The FTC sought civil contempt citations Wednesday against Cook and his company for failing to obey a 2000 consent order to stop making false and unsubstantiated claims and to pay refunds to customers who failed to recoup their seminar tuition from stock trades.
"There has been serious consumer injury in this case, and that injury must be addressed by the defendants," J. Howard Beales III, chief of the FTC's consumer protection staff, said Thursday.
In 2000, Wade Cook settled charges by the FTC and 13 states that the company made false claims that investors could earn a 20% monthly return on their investments by following his stock trading strategies.

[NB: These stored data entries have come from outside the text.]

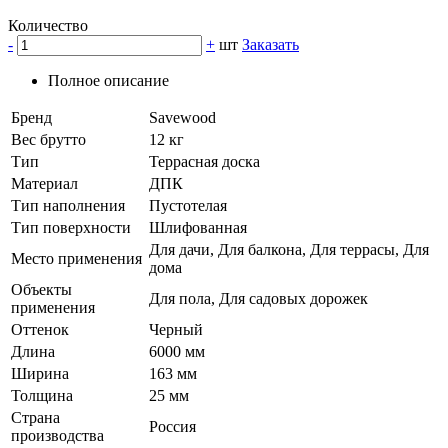
Количество
-
+
шт
Заказать
Полное описание
Бренд
Savewood
Вес брутто
12 кг
Тип
Террасная доска
Материал
ДПК
Тип наполнения
Пустотелая
Тип поверхности
Шлифованная
Для дачи, Для балкона, Для террасы, Для
Место применения
дома
Объекты
Для пола, Для садовых дорожек
применения
Оттенок
Черный
Длина
6000 мм
Ширина
163 мм
Толщина
25 мм
Страна
Россия
производства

Shares of Wade Cook Financial were up 1 cent to 19 cents in over- the-counter trading.
As many as 50,000 customers who paid $3,000 to $5,000 to attend the two-day seminars were covered by the settlement. As of Jan. 18, the company had mailed refunds to 132 customers, said FTC lawyer Eleanor Durham.
The FTC also asked a judge in Seattle to order Cook and his firm to place $5 million in a fund to be distributed to customers.
There was no comment from the company.